- _Text_:
- - -

THE SUNDAY TIMES’ BLIND TASTE TEST OF EGGS

Egg-cellent and hard to beat

Are Japanese eggs, sold at a premium compared with local ones, all that they are cracked up to be? The Sunday Times finds out in a blind taste test

Ten different eggs were chosen for the taste test. They were assessed for both taste and texture. ST PHOTO: LIM YAOHUI

In recent months, new kinds of egg crates have been stacking up in Singapore. Supermarkets here have been hatching many fresh sources and varietals of eggs.

In October, The Sunday Times reported on Ukraine joining 10 other sources of eggs for Singapore, including Australia, Denmark, Japan and Sweden.

Some premium offerings from Japan come with a hefty price tag of just over $2 for an egg.

In comparison, eggs from Singapore and Malaysia cost about 14 cents each.

Is premium necessarily better?

The Sunday Times conducted a blind taste test to suss out whether Japanese eggs, known for their distinctive orange yolks and flavour, are worth the price compared with local ones.

The judging panel comprised ST food editor Tan Hsueh Yun and senior food correspondent Wong Ah Yoke, and guest judge Nobuyasu Sato, director of Japanese restaurant group Keisuke Singapore.

The eggs were assessed for both taste and texture, with each judge awarding a maximum of 10 points per category.

Nine brands of eggs - three from local producers - were shortlisted for the tasting. They were all cooked sous vide for one hour 15 minutes over a temperature range from 26 deg C to 64 deg C.

Two of the Japanese eggs were from egg producer Sanei Keiran, while four others were from Japanese food importer kokonoE.

The final surprise egg in the judging was brought in by Mr Sato. His restaurant chain, Keisuke Singapore, which has 20 eateries across Singapore, uses eggs produced in Singapore by Tamago-Ya, sister company of local egg producer N&N Agriculture.

The judges had their own favourites, but they were unanimously impressed that the locally produced Tamago-Ya eggs, from Japanese discount chain Don Don Donki, could hold its own against pricier Japanese imports. It ranked No. 2 in the taste test.

Mr Wong said: "We always think Japanese eggs are superior, but from the test, it shows that the local ones are good enough. It is en-couraging for local producers to continue making a good product."

Mr Sato was pleasantly surprised to see local eggs fare so well.

He said in Japanese, via an interpreter: "When I came to Singapore 10 years ago, it was almost impossible to see rich, orange-yolk eggs like the ones in Japan. There has been much progress over the years to produce such eggs in Singapore."

He works closely with local producer Tamago-Ya to ensure the eggs produced for his restaurant group are of a high quality. About 2,500 eggs are consumed in his restaurants daily.

A spokesman for Tamago-Ya, which was set up in 2012 in Lim Chu Kang, said it sells up to 30,000 eggs (including liquid eggs) a day. Its chickens are fed corn and soya bean meal.

Tamago-Ya eggs are Don Don Donki's best-selling eggs. About 300 crates are sold daily, said its assistant merchandise manager Raja Ayishah Raja Musa. As these eggs are so popular, Don Don Donki now sells other Japanese eggs such as kokonoE's Hana-tamago and Hinata Eggs.

- - -

- _Data supplied_:
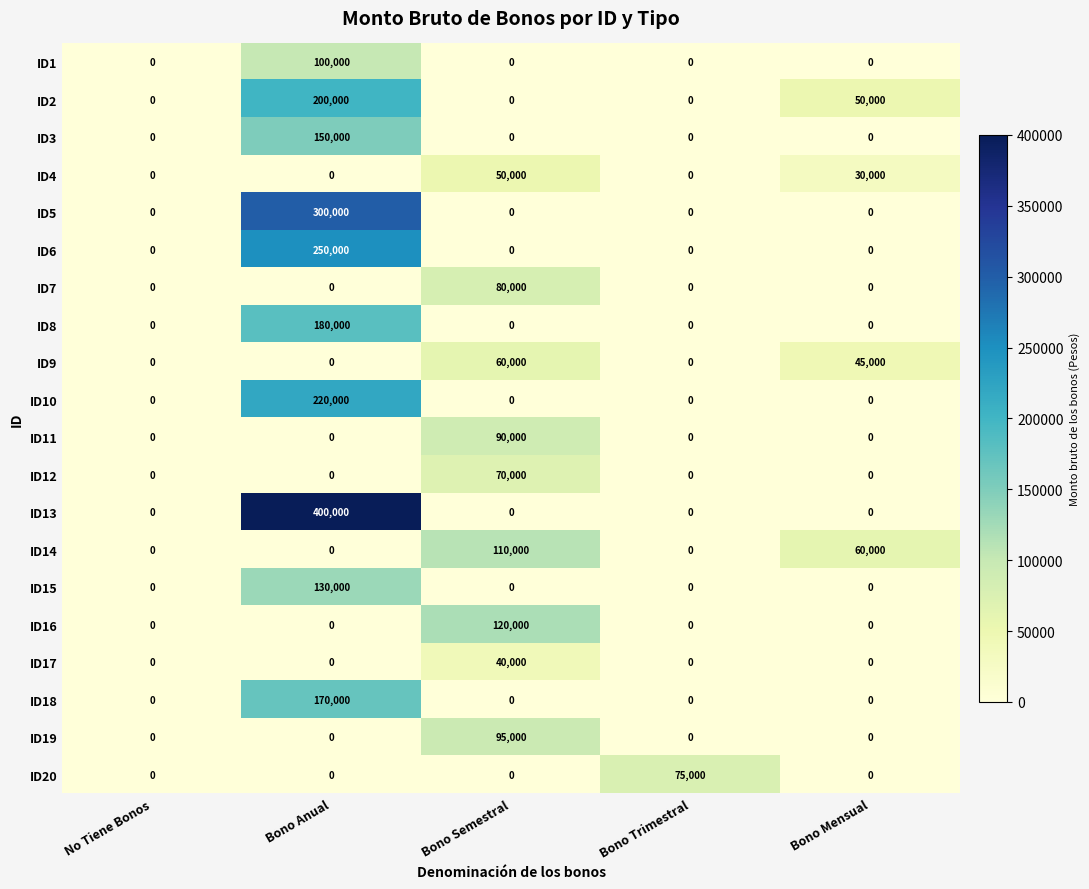

Is it true that ID13 equals -225293 at Bono Mensual?

False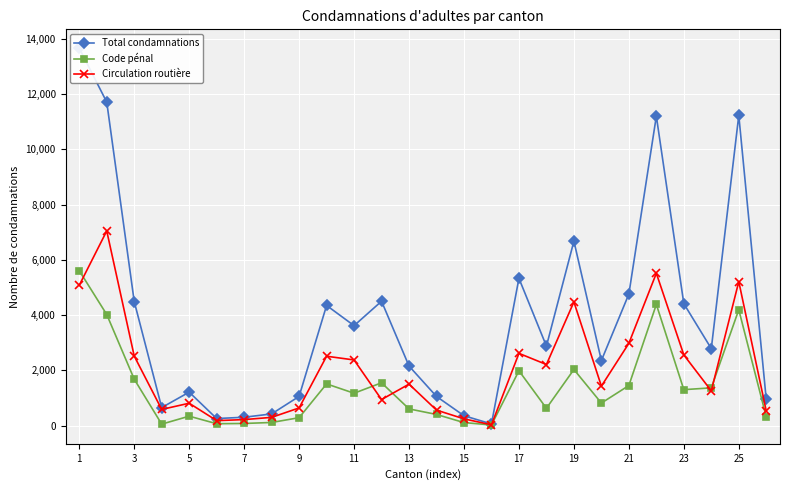

Which series has the largest range (max minus min)?

Total condamnations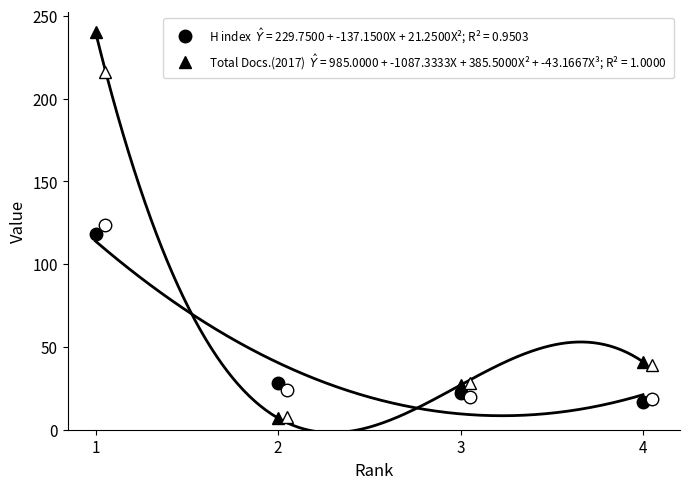

Which series has the largest total across all categories?

Total Docs. (2017)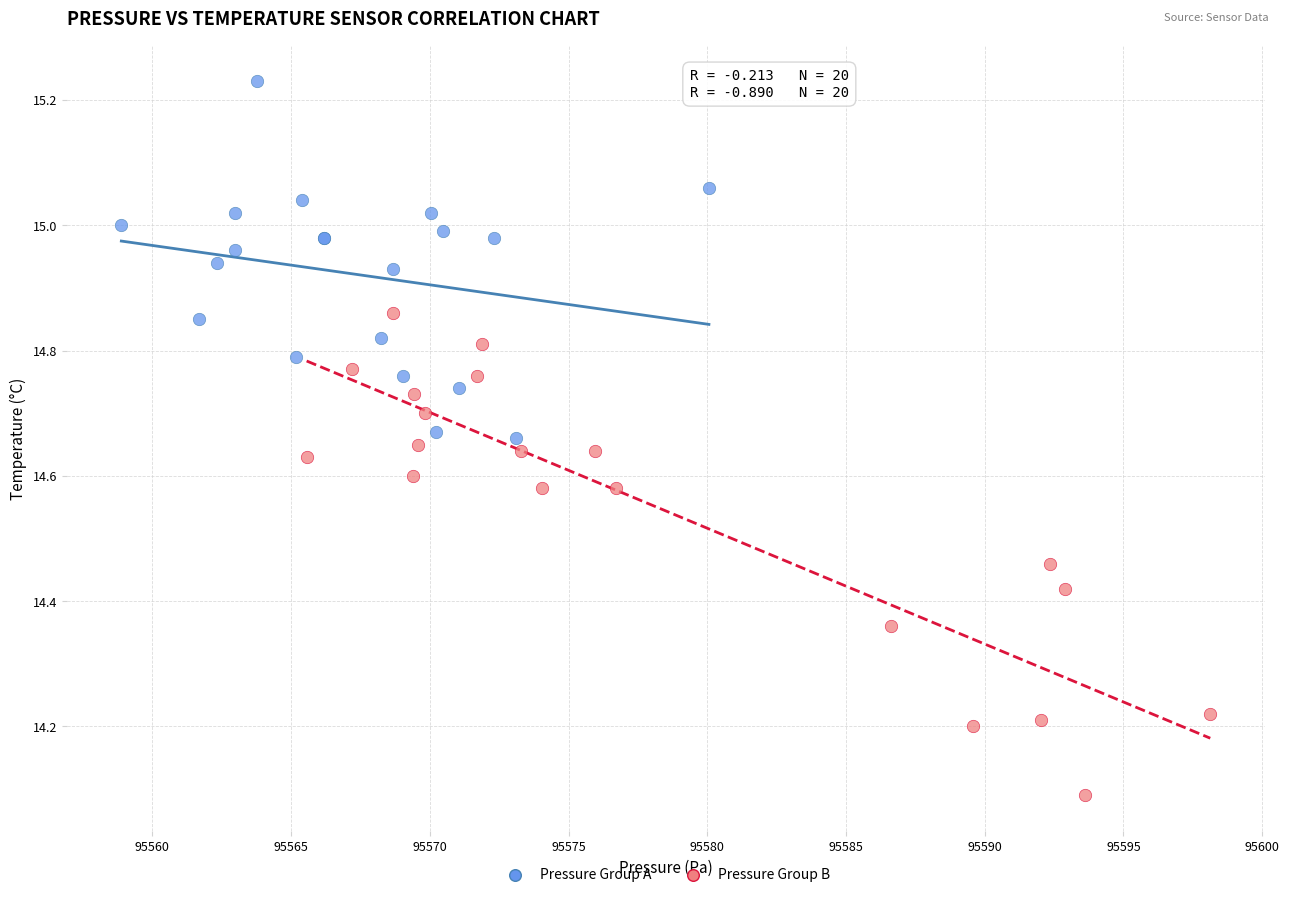

Which series has the widest spread of Y values?

Pressure Group B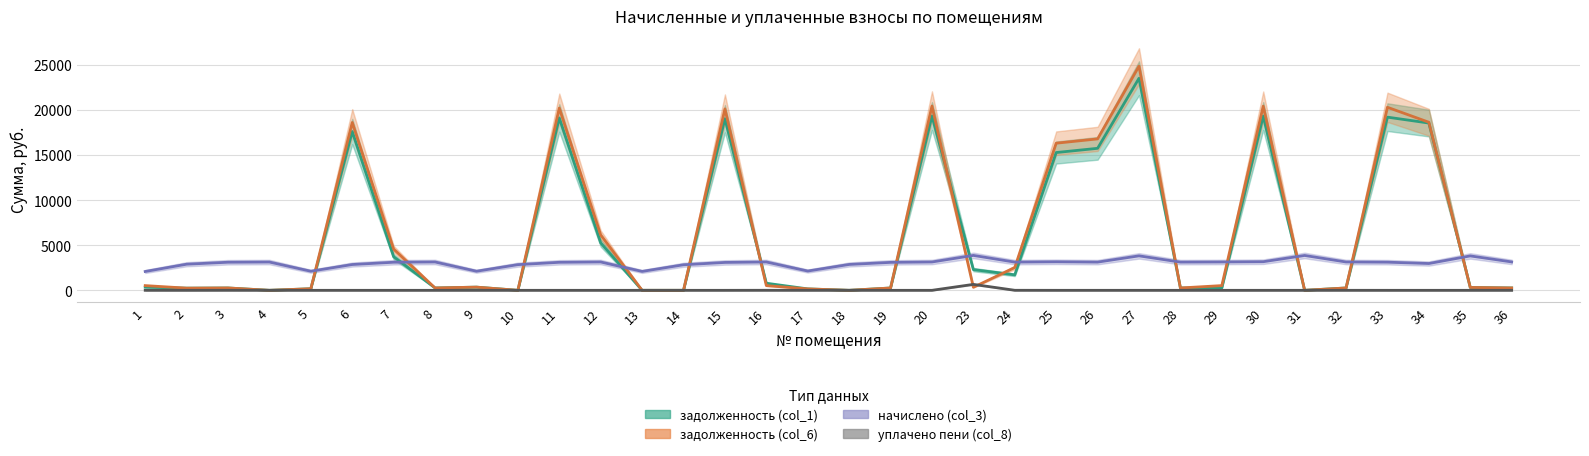

True or false: уплачено пени (col_8) and задолженность (col_1) cross at least once.

False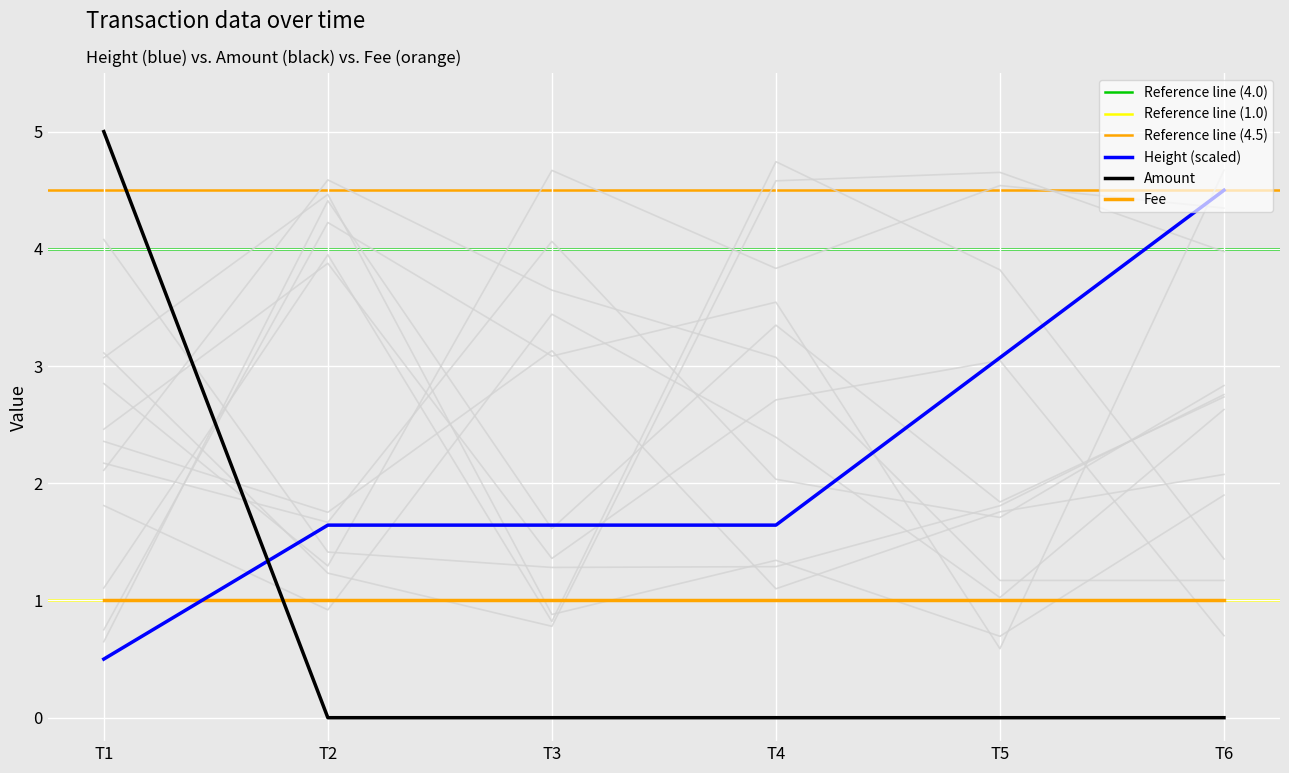

Between T1 and T2, which series saw the biggest shift?

Amount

- - -

- _Tasks for this exercise_:
**A)** Reproduce the egg taste test article, everything from "In comparison, eggs" down to "points per category.".
**B)** According to the egg taste test article, how many eggs are consumed daily in Mr Sato's restaurants?
**C)** Does each statement agree with the egg taste test article? Answer yes or no, quoting the words of the article that decide it. (i) The Tamago-Ya eggs ranked first in the taste test. (ii) Keisuke Singapore has 20 eateries across Singapore. (iii) Tamago-Ya's chickens are fed rice and fish meal.

- _Results by task_:
**A)**
In comparison, eggs from Singapore and Malaysia cost about 14 cents each.

Is premium necessarily better?

The Sunday Times conducted a blind taste test to suss out whether Japanese eggs, known for their distinctive orange yolks and flavour, are worth the price compared with local ones.

The judging panel comprised ST food editor Tan Hsueh Yun and senior food correspondent Wong Ah Yoke, and guest judge Nobuyasu Sato, director of Japanese restaurant group Keisuke Singapore.

The eggs were assessed for both taste and texture, with each judge awarding a maximum of 10 points per category.

**B)** About 2,500 eggs.

**C)**
(i) No: "It ranked No. 2 in the taste test."
(ii) Yes: "Keisuke Singapore, which has 20 eateries across Singapore"
(iii) No: "Its chickens are fed corn and soya bean meal."